SOLUSIMEDIA.ID, MAKASSAR — Badan Perencanaan Pembangunan Daerah (Bappeda) Kota Makassar menegaskan komitmennya dalam mendorong pengembangan industri kerajinan lokal sebagai bagian dari strategi pembangunan ekonomi daerah yang berkelanjutan.
Hal ini tercermin melalui kehadiran Kepala Bappeda Kota Makassar, Dahyal, pada kegiatan Focus Group Discussion (FGD) Pengembangan Industri Kerajinan Kota Makassar yang digelar di Novotel Makassar Grand Shayla, Rabu (15/4/2026).
Kegiatan yang diselenggarakan oleh Dinas Perindustrian Kota Makassar bekerja sama dengan Dewan Kerajinan Nasional Daerah (Dekranasda) Kota Makassar ini menjadi forum strategis dalam merumuskan arah pengembangan sektor kerajinan yang terintegrasi dengan perencanaan pembangunan daerah.
Ketua Dekranasda Kota Makassar, Melinda Aksa, dalam sambutannya menekankan pentingnya menghadirkan identitas kerajinan khas Makassar yang benar-benar merepresentasikan kearifan lokal.
Ia mengungkapkan bahwa selama ini banyak produk kerajinan yang dipasarkan di Makassar justru berasal dari luar daerah.
“Ketika pertama dilantik, saya sempat bertanya, sebenarnya apa kerajinan khas Kota Makassar?
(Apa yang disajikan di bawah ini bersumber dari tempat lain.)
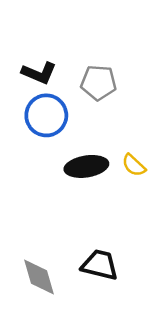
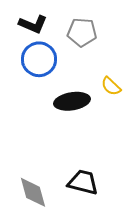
yellow semicircle: (134, 165) -> (111, 86), moved

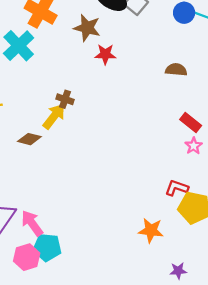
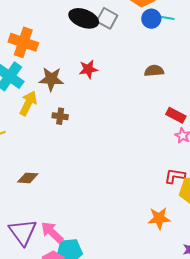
brown star: (87, 28) -> (51, 79), moved
yellow arrow: (54, 116) -> (28, 103), moved
brown diamond: (29, 139) -> (28, 178), moved

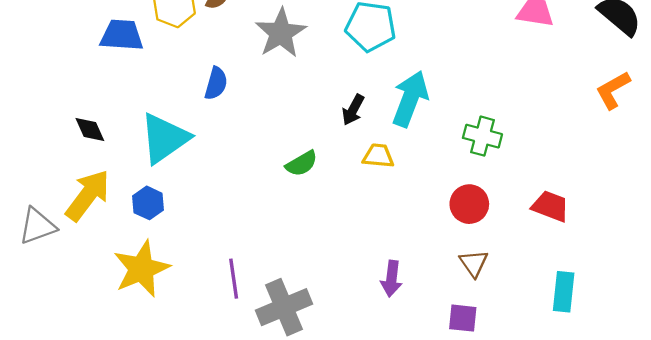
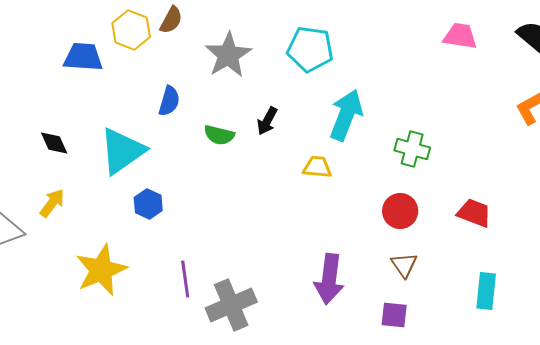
black arrow: (353, 110) -> (267, 121), moved
green semicircle: (302, 163) -> (219, 135), moved, turned 44
yellow arrow: (88, 195) -> (52, 203), size x0.6
blue hexagon: (148, 203) -> (148, 204), moved
purple arrow: (391, 279) -> (329, 279), size x1.5

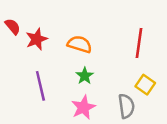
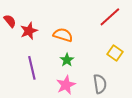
red line: (139, 43) -> (110, 17), moved, turned 40
yellow square: (145, 85) -> (115, 53), moved

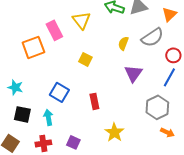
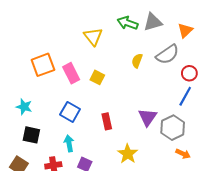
pink rectangle: (54, 30) -> (71, 73), moved
purple triangle: (133, 73) -> (148, 117), moved
cyan arrow: (48, 117) -> (69, 143), moved

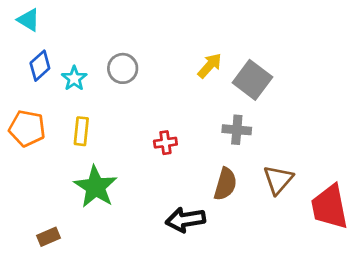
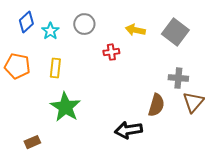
yellow arrow: (210, 66) -> (135, 30), moved, turned -120
gray cross: (237, 130) -> (178, 78), moved
red cross: (165, 143) -> (111, 52), moved

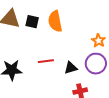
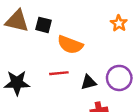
orange semicircle: (55, 21) -> (70, 45), moved, turned -60
orange star: (99, 41) -> (119, 23), moved

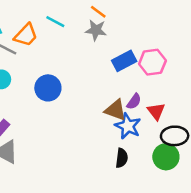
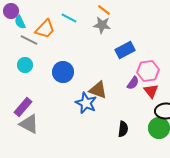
pink hexagon: (152, 62) -> (148, 71), moved
brown triangle: (116, 110) -> (98, 90), moved
blue star: (128, 126) -> (86, 103), moved

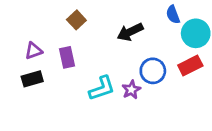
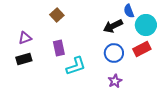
black arrow: (130, 32) -> (113, 26), moved
purple rectangle: (67, 57) -> (59, 48), moved
purple star: (131, 90) -> (115, 81), moved

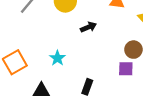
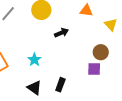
black triangle: (41, 91) -> (34, 88), moved, turned 35

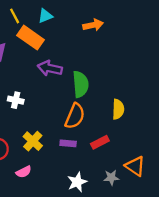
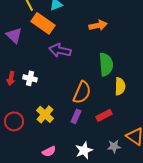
orange arrow: (93, 25) -> (98, 25), moved
green semicircle: (81, 84) -> (106, 64), moved
purple rectangle: (68, 143) -> (76, 116), turned -72
pink semicircle: (24, 172) -> (49, 151), moved

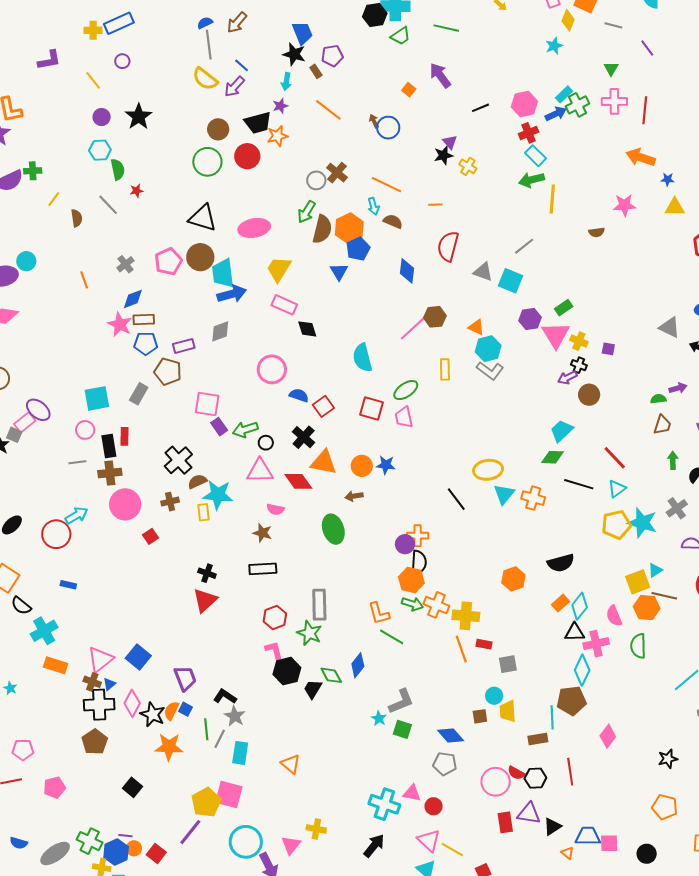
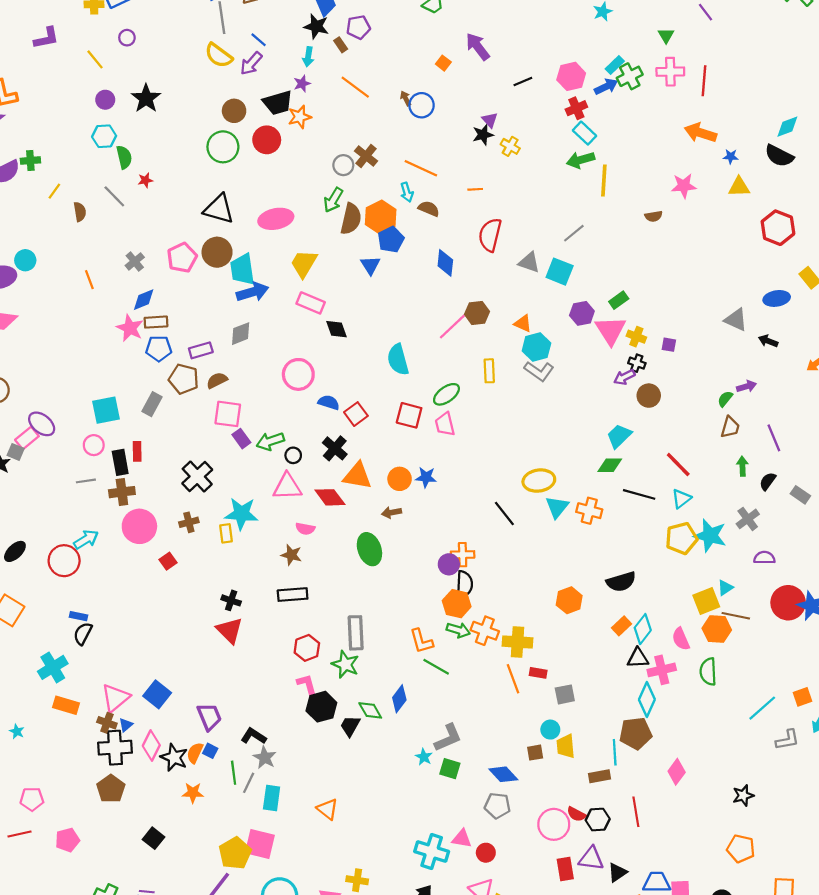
green semicircle: (658, 399) -> (725, 399), turned -42
brown semicircle: (197, 481) -> (217, 380), moved
red triangle: (205, 600) -> (230, 630), turned -32
black semicircle: (21, 606) -> (83, 634), moved, turned 80
orange star: (169, 747) -> (193, 793), size x0.7

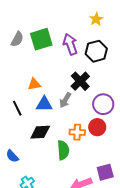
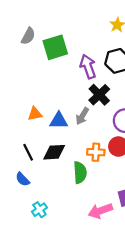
gray semicircle: (17, 39) -> (28, 36), moved
purple arrow: (70, 44) -> (88, 67), moved
orange triangle: (34, 84) -> (35, 114), moved
black line: (17, 108) -> (28, 152), moved

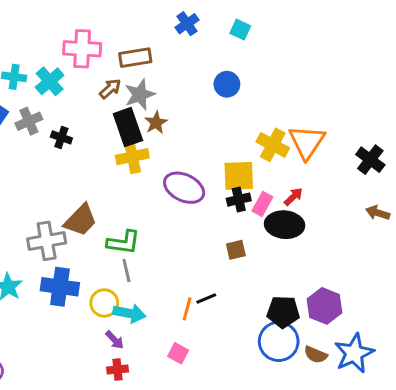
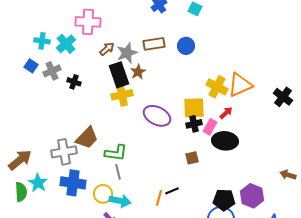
brown rectangle: (135, 58) -> (154, 44), moved
orange triangle: (307, 142) -> (240, 85), turned 32
red arrow: (293, 197) -> (226, 113), moved
brown arrow: (378, 213) -> (288, 175), moved

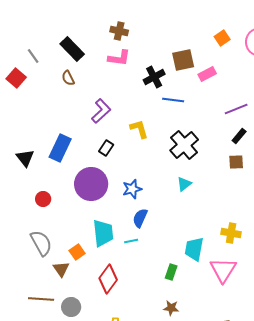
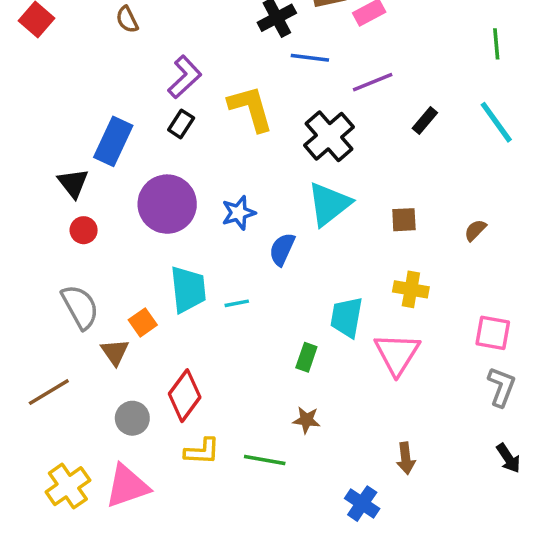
purple line: (236, 109) -> (373, 82), moved
yellow L-shape: (139, 129) -> (251, 108), size x1.4
black rectangle: (106, 148) -> (181, 124), moved
black triangle: (25, 158) -> (73, 183), moved
brown square: (236, 162) -> (404, 220), moved
cyan triangle: (184, 184) -> (329, 204), size x1.8
blue semicircle: (140, 218) -> (282, 249), moved
red diamond: (108, 279) -> (185, 396), moved
brown line: (41, 299) -> (49, 392), moved, turned -35

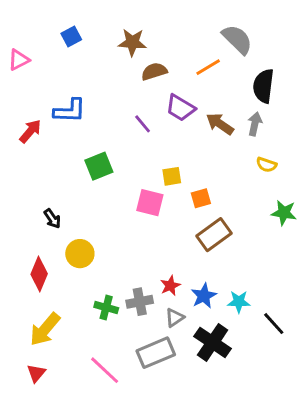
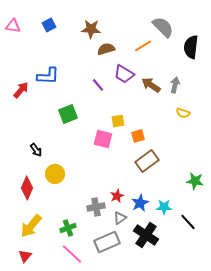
pink triangle: (19, 60) -> (13, 26), moved, turned 35
black semicircle: (264, 86) -> (191, 47), moved
green star: (284, 213) -> (195, 181), moved
green cross: (106, 307) -> (68, 228), moved, turned -35

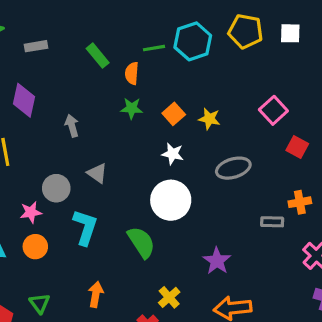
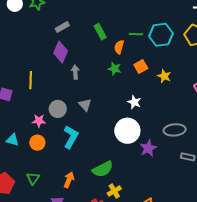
gray rectangle: (36, 46) -> (62, 27), moved, turned -32
purple diamond: (24, 100) -> (61, 52), moved
orange square: (174, 114) -> (141, 66), moved
yellow star: (209, 119) -> (164, 76), moved
gray ellipse: (233, 168) -> (175, 130), moved
green semicircle: (141, 242) -> (103, 169), moved, turned 85
purple star: (217, 261) -> (148, 148), moved

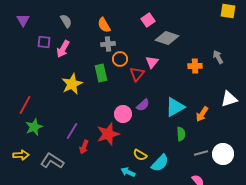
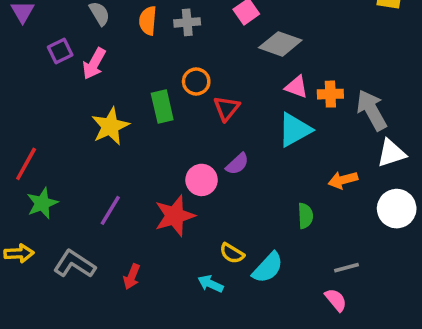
orange semicircle: (104, 25) -> (148, 21), moved, turned 35
purple square: (44, 42) -> (60, 51), turned -32
gray cross: (108, 44) -> (187, 22), moved
gray arrow: (218, 57) -> (372, 110), moved, size x1.6
pink triangle: (152, 62) -> (296, 87), moved, turned -48
cyan triangle: (175, 107) -> (295, 130), moved
orange arrow: (202, 114) -> (343, 180), turned 42
red arrow: (84, 147) -> (132, 277), moved
gray line: (201, 153) -> (347, 268), moved
white circle: (223, 154) -> (397, 209), moved

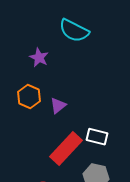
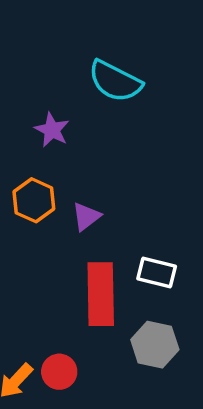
red rectangle: (66, 149) -> (101, 294), turned -44

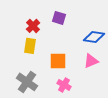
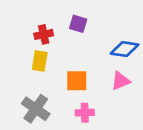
red cross: (33, 26) -> (44, 34), turned 32
pink cross: (64, 85) -> (85, 113), turned -32

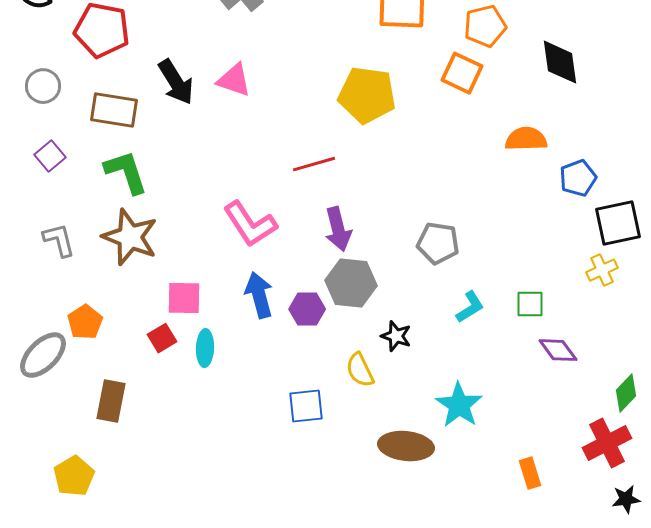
Karena kalau bicara yang dikenal orang luar, kita terkenal dengan sutra, padahal pengerajinnya bukan di Makassar,” ujarnya.
Melinda juga menyoroti pentingnya menjaga keaslian produk kerajinan, termasuk menghindari penggunaan teknik printing yang tidak mencerminkan karya asli perajin.
Menurutnya, pengembangan kerajinan harus berbasis pada kreativitas dan keterampilan lokal yang autentik.
Sejalan dengan hal tersebut, Bappeda Kota Makassar memandang bahwa penguatan industri kerajinan perlu menjadi bagian integral dalam perencanaan pembangunan, khususnya dalam mendorong pertumbuhan ekonomi kreatif berbasis potensi lokal.
Pendekatan ini diharapkan mampu menciptakan nilai tambah ekonomi sekaligus memperkuat identitas budaya daerah.
Selain itu, potensi pengembangan kerajinan berbasis bahan alami seperti eceng gondok juga menjadi perhatian dalam diskusi.
Optimalisasi potensi lokal ini dinilai dapat membuka peluang usaha baru serta meningkatkan kesejahteraan masyarakat di tingkat kecamatan.
Sementara itu, Asisten II Pemerintah Kota Makassar, Zainal Ibrahim, menekankan pentingnya kolaborasi lintas sektor dalam mendukung pengembangan industri kerajinan agar mampu bersaing dan tidak tertinggal dari tren pasar.
FGD ini juga menjadi momentum penting dalam menyongsong perhelatan nasional Hari Ulang Tahun ke-46 Dewan Kerajinan Nasional yang akan dipusatkan di Makassar pada tahun 2026.
Ajang tersebut diharapkan menjadi peluang strategis untuk mempromosikan produk kerajinan lokal kepada pasar yang lebih luas.
Melalui sinergi antara pemerintah daerah, Dekranasda, serta pelaku usaha, Bappeda Kota Makassar optimistis pengembangan industri kerajinan dapat menjadi salah satu pilar utama dalam memperkuat struktur ekonomi daerah yang inklusif, berdaya saing, dan berkelanjutan.